== Given information
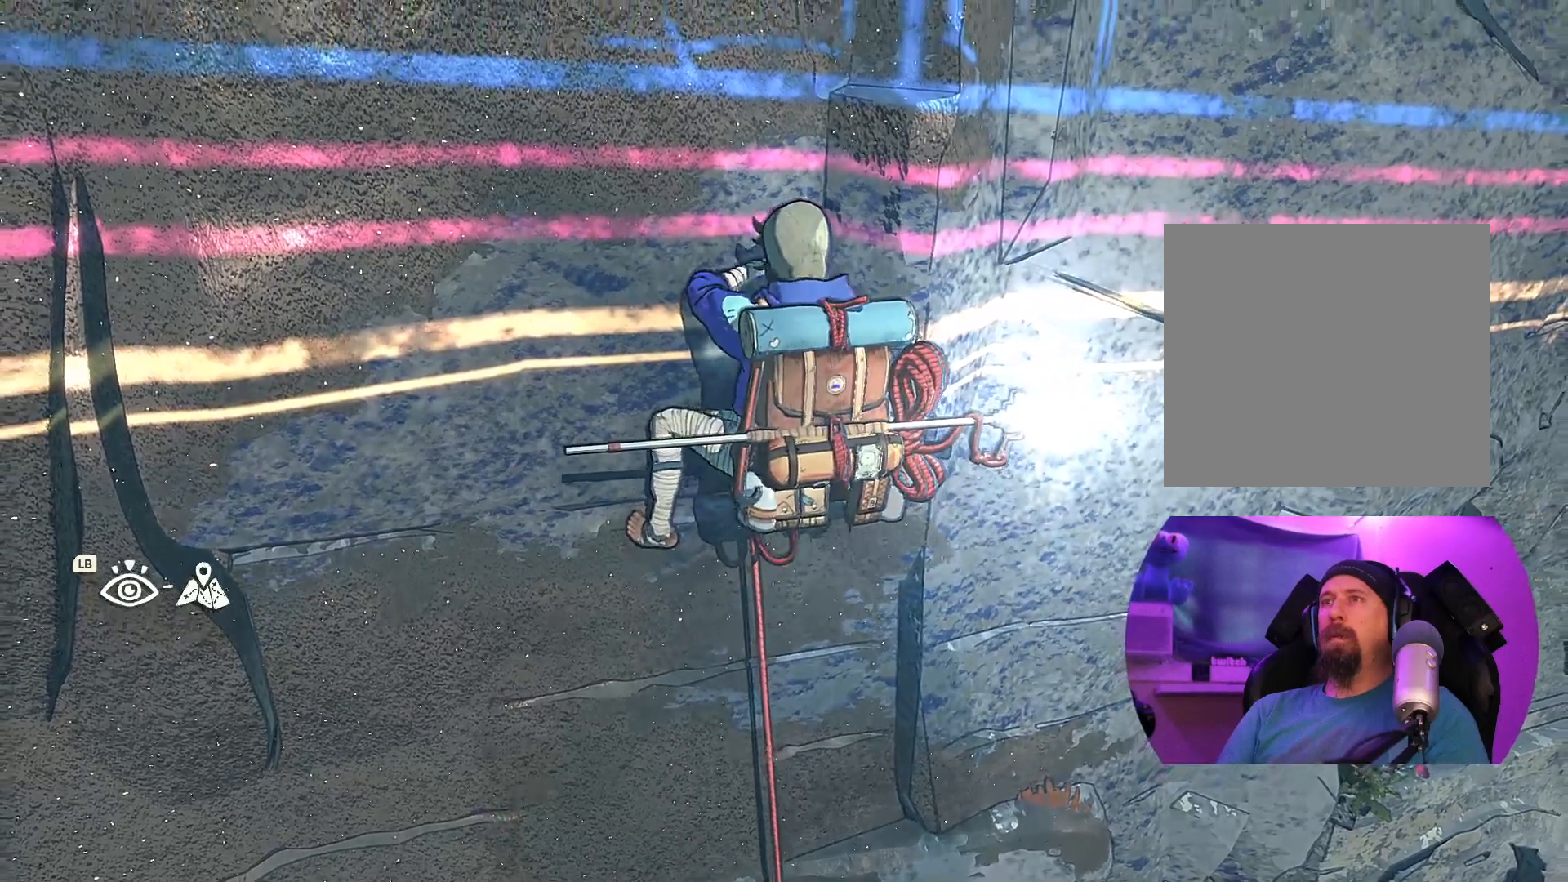
{"buttons": ["R1"], "left_stick": "center", "right_stick": "center", "events": [[17, "left_stick", "center"], [267, "R1", "down"]]}
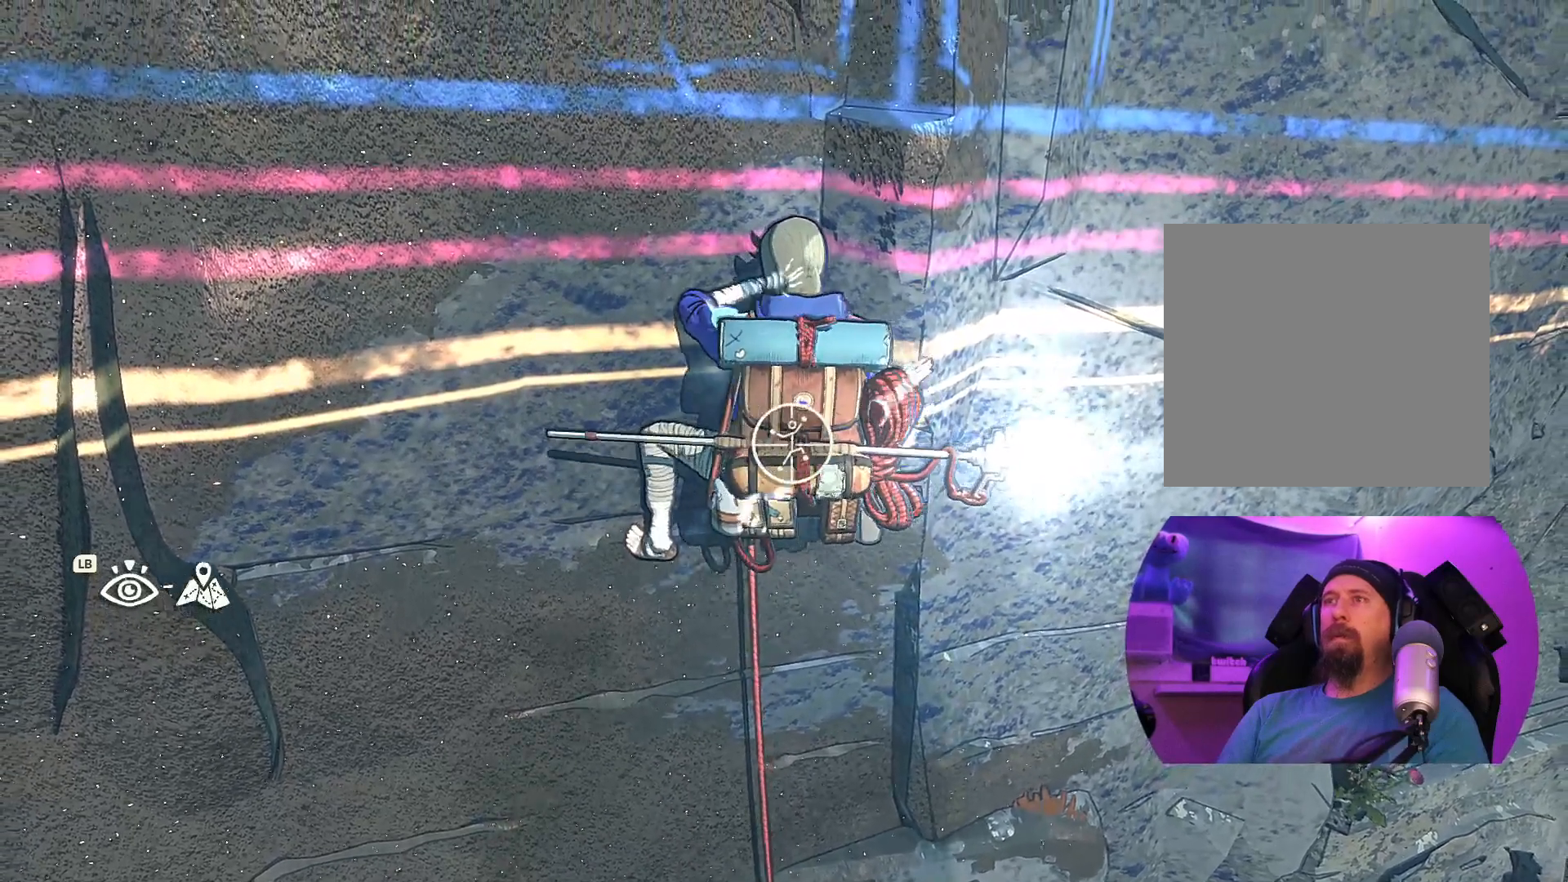
{"buttons": [], "left_stick": "center", "right_stick": "up", "events": [[200, "R1", "up"], [417, "right_stick", "up"]]}
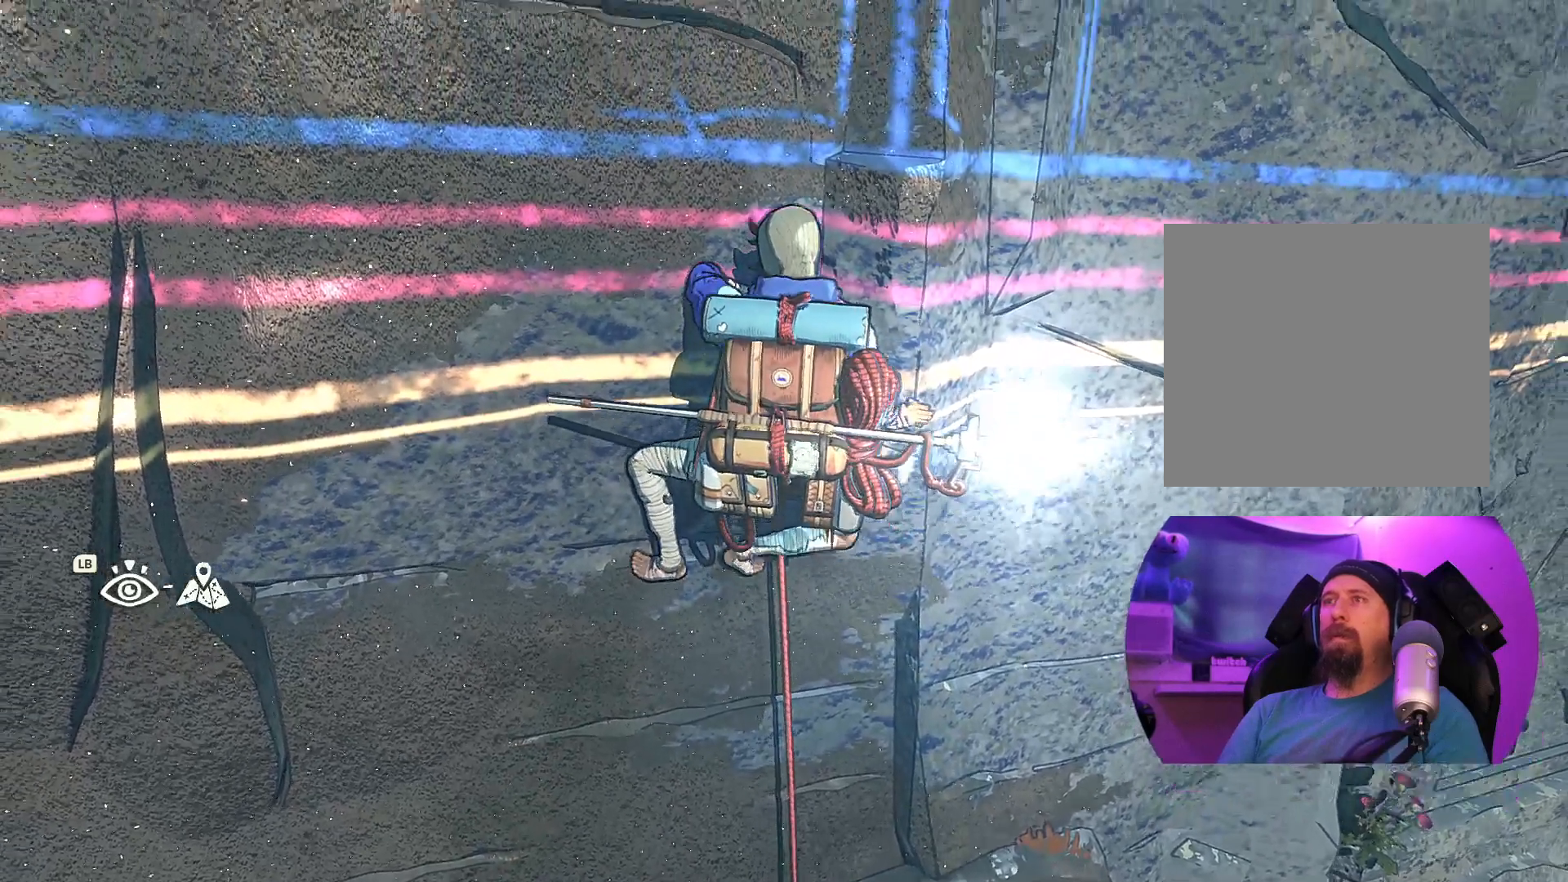
{"buttons": ["R1"], "left_stick": "center", "right_stick": "center", "events": [[317, "right_stick", "center"], [383, "R1", "down"]]}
====
**Action item:**
Every line above should be copied exactly; do not carry over the pictures.

**Solution to this task:**
{"buttons": ["R1"], "left_stick": "center", "right_stick": "center", "events": [[17, "left_stick", "center"], [267, "R1", "down"]]}
{"buttons": [], "left_stick": "center", "right_stick": "up", "events": [[200, "R1", "up"], [417, "right_stick", "up"]]}
{"buttons": ["R1"], "left_stick": "center", "right_stick": "center", "events": [[317, "right_stick", "center"], [383, "R1", "down"]]}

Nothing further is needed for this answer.